Saved entries

↓

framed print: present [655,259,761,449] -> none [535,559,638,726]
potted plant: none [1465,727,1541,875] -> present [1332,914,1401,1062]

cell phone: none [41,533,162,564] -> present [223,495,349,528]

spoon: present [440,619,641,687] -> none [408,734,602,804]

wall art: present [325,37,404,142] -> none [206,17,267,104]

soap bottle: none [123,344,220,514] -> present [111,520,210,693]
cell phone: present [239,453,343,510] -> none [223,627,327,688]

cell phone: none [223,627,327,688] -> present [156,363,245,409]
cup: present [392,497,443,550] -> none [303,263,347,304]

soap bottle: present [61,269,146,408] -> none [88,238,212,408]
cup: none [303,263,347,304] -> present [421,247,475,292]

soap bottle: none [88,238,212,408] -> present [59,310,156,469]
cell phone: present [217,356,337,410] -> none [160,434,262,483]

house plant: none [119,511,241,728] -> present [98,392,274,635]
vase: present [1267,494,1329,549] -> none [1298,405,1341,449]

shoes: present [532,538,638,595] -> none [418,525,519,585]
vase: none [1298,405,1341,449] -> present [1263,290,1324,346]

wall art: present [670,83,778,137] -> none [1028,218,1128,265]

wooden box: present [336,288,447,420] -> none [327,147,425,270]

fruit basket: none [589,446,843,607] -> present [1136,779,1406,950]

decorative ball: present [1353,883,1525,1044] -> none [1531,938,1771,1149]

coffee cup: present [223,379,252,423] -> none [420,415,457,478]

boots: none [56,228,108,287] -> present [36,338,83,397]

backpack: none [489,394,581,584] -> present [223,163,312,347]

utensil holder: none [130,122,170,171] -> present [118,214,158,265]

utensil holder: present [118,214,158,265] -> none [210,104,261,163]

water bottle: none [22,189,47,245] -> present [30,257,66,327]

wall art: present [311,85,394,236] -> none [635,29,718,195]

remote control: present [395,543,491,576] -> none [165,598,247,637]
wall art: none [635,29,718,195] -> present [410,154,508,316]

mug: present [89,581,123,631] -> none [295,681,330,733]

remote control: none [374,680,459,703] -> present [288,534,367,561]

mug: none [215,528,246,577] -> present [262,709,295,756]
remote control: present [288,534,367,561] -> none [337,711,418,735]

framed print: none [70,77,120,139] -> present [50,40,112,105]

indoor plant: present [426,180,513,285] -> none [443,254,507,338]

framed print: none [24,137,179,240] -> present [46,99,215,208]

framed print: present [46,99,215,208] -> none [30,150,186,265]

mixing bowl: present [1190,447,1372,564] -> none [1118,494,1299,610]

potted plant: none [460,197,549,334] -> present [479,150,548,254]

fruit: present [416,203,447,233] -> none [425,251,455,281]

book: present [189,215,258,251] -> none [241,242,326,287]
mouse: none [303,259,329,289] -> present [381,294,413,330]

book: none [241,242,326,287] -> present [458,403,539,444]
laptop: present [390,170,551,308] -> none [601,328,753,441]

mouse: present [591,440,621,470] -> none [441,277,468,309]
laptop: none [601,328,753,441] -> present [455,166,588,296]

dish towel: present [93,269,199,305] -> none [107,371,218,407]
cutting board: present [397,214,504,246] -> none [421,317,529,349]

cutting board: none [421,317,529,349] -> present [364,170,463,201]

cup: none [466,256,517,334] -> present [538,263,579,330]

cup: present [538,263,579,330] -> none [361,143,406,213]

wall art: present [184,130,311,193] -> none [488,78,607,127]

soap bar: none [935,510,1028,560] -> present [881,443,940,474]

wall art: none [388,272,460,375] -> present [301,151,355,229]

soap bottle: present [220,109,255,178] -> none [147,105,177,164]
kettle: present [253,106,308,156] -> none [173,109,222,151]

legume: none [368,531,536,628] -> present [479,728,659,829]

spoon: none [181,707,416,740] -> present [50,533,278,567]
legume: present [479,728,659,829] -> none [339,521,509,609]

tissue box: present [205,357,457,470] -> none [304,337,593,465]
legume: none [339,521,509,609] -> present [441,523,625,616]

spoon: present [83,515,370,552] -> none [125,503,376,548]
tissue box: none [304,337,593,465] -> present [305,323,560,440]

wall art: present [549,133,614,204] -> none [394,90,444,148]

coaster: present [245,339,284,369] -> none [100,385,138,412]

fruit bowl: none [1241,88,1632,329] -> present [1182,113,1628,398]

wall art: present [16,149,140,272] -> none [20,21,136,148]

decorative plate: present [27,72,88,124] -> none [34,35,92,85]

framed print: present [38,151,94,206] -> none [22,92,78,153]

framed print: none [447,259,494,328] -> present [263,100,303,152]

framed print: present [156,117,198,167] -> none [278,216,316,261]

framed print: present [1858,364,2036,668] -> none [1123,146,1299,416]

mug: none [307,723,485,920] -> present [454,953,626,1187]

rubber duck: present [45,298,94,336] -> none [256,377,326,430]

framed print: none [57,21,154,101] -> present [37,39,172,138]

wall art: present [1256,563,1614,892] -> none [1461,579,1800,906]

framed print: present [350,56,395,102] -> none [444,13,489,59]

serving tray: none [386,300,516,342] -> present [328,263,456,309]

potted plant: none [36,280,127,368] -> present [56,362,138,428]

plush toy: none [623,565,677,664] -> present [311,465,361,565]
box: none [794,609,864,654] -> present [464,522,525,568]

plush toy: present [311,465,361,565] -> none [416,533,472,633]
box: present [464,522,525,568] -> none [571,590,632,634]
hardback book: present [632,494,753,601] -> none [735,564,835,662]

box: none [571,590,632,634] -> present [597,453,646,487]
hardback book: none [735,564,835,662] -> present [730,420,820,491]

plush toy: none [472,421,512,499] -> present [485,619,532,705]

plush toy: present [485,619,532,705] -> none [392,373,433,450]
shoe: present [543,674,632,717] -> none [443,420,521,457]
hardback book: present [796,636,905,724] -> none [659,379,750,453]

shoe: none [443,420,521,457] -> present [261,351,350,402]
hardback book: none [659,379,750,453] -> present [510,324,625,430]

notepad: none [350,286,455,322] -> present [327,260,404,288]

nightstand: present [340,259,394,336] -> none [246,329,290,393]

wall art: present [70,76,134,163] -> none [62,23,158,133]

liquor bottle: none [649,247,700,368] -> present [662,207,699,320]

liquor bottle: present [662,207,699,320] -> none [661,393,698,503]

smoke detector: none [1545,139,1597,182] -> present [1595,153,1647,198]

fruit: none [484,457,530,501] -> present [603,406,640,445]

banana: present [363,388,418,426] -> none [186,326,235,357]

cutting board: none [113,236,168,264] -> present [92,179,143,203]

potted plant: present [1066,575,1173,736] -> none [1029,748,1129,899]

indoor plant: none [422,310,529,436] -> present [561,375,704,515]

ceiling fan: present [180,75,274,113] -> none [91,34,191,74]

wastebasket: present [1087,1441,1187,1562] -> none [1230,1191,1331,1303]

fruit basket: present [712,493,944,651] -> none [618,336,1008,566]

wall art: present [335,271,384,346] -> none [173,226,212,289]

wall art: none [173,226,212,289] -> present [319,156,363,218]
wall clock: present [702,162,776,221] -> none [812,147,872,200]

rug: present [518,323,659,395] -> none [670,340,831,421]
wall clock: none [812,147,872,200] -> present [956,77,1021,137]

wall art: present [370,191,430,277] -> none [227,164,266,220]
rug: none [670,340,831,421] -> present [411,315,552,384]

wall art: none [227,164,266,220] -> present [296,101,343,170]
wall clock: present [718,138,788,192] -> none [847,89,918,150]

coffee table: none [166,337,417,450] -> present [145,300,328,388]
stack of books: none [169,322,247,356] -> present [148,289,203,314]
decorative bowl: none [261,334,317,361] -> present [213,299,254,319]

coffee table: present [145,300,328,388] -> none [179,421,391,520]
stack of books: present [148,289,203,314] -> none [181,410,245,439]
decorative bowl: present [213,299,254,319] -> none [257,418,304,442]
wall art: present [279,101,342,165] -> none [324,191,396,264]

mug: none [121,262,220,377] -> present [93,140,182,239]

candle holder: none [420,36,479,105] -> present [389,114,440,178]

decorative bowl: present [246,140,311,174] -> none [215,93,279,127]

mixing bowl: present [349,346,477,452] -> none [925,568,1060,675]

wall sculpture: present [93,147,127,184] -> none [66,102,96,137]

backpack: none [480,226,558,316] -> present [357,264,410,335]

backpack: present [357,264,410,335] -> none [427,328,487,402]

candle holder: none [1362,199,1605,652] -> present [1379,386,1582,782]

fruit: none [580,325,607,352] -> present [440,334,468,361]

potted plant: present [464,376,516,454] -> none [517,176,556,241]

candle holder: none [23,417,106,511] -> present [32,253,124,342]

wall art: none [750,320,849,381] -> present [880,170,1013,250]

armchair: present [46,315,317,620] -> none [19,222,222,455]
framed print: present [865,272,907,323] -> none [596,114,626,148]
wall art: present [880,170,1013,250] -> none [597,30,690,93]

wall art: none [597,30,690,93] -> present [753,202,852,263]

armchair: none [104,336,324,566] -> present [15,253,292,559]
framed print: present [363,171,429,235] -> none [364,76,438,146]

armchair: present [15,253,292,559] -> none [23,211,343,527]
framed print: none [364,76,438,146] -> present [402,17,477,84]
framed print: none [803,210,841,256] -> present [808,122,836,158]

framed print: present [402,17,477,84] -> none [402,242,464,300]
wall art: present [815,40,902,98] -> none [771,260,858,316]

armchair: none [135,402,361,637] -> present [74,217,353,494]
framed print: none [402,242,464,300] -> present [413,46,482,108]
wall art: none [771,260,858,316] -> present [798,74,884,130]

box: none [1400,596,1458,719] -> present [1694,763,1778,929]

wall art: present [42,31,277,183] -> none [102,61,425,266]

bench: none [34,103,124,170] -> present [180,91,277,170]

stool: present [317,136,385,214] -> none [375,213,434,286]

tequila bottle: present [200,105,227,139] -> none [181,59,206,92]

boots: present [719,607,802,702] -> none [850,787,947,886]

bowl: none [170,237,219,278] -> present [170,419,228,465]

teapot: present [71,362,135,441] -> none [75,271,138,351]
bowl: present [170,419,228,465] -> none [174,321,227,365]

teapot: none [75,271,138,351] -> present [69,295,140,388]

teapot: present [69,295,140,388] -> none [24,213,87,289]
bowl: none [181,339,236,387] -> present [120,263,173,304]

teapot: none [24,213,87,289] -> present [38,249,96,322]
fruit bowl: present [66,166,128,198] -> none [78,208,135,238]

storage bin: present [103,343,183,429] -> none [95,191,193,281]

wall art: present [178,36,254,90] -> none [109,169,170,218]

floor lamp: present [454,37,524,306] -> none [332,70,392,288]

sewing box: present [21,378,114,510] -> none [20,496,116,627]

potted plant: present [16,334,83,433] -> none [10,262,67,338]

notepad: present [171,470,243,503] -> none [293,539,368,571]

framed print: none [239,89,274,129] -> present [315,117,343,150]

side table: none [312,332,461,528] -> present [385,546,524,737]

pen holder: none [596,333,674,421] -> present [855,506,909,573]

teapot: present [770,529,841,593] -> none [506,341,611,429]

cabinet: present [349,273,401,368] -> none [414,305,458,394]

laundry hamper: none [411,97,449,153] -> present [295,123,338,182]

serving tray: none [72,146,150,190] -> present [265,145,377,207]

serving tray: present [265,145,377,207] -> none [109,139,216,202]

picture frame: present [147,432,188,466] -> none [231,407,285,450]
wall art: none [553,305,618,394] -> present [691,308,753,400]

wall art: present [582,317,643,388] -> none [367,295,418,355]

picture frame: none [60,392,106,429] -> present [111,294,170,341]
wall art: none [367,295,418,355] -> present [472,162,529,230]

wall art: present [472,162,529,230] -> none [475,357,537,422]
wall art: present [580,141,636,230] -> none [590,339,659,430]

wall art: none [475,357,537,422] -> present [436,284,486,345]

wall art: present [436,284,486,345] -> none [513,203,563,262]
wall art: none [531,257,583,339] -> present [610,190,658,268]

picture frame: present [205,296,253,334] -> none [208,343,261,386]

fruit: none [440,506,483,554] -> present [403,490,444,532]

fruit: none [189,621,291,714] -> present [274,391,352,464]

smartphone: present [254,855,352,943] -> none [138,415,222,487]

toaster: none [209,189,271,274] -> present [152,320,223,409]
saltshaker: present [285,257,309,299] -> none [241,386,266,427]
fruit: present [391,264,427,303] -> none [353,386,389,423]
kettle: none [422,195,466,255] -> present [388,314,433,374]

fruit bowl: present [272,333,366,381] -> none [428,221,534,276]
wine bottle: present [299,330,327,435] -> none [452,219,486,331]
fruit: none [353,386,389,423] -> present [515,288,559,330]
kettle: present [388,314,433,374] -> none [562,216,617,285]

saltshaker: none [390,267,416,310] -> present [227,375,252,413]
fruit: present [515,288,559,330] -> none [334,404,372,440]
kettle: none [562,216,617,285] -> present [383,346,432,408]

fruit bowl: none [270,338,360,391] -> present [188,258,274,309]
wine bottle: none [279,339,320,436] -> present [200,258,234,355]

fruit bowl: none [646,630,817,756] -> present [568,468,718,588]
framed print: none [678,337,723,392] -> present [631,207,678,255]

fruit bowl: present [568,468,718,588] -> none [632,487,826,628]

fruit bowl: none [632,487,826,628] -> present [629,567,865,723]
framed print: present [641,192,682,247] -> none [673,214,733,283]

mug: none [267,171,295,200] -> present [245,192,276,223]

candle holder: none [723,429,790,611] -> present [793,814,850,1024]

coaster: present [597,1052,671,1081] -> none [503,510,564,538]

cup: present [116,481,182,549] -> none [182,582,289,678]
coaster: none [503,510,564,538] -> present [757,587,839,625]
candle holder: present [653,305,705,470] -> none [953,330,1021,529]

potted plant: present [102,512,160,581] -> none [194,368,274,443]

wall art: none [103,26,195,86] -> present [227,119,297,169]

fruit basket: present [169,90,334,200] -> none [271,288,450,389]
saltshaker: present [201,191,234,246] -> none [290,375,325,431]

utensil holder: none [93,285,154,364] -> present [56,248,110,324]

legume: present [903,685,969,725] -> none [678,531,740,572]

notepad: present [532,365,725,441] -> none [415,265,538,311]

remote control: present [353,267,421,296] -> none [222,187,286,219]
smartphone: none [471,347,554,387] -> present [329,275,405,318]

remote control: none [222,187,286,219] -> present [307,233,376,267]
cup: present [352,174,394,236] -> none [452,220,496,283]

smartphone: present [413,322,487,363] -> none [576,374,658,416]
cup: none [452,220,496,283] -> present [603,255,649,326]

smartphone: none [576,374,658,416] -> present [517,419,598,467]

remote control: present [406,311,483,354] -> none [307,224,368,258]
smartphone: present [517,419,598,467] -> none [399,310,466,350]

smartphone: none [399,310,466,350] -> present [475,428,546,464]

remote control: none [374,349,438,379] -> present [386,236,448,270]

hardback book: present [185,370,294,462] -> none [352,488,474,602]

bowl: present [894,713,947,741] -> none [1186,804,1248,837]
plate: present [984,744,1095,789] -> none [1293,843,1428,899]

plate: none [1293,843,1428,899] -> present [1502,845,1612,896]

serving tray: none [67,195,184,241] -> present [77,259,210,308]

↑

■ Your task ■
Please output exactly the lines between the one holding "potted plant: none [36,280,127,368]" and the one holding "wall clock: none" in the records above, inclusive, and nothing more.

■ Your response ■
potted plant: none [36,280,127,368] -> present [56,362,138,428]

plush toy: none [623,565,677,664] -> present [311,465,361,565]
box: none [794,609,864,654] -> present [464,522,525,568]

plush toy: present [311,465,361,565] -> none [416,533,472,633]
box: present [464,522,525,568] -> none [571,590,632,634]
hardback book: present [632,494,753,601] -> none [735,564,835,662]

box: none [571,590,632,634] -> present [597,453,646,487]
hardback book: none [735,564,835,662] -> present [730,420,820,491]

plush toy: none [472,421,512,499] -> present [485,619,532,705]

plush toy: present [485,619,532,705] -> none [392,373,433,450]
shoe: present [543,674,632,717] -> none [443,420,521,457]
hardback book: present [796,636,905,724] -> none [659,379,750,453]

shoe: none [443,420,521,457] -> present [261,351,350,402]
hardback book: none [659,379,750,453] -> present [510,324,625,430]

notepad: none [350,286,455,322] -> present [327,260,404,288]

nightstand: present [340,259,394,336] -> none [246,329,290,393]

wall art: present [70,76,134,163] -> none [62,23,158,133]

liquor bottle: none [649,247,700,368] -> present [662,207,699,320]

liquor bottle: present [662,207,699,320] -> none [661,393,698,503]

smoke detector: none [1545,139,1597,182] -> present [1595,153,1647,198]

fruit: none [484,457,530,501] -> present [603,406,640,445]

banana: present [363,388,418,426] -> none [186,326,235,357]

cutting board: none [113,236,168,264] -> present [92,179,143,203]

potted plant: present [1066,575,1173,736] -> none [1029,748,1129,899]

indoor plant: none [422,310,529,436] -> present [561,375,704,515]

ceiling fan: present [180,75,274,113] -> none [91,34,191,74]

wastebasket: present [1087,1441,1187,1562] -> none [1230,1191,1331,1303]

fruit basket: present [712,493,944,651] -> none [618,336,1008,566]

wall art: present [335,271,384,346] -> none [173,226,212,289]

wall art: none [173,226,212,289] -> present [319,156,363,218]
wall clock: present [702,162,776,221] -> none [812,147,872,200]

rug: present [518,323,659,395] -> none [670,340,831,421]
wall clock: none [812,147,872,200] -> present [956,77,1021,137]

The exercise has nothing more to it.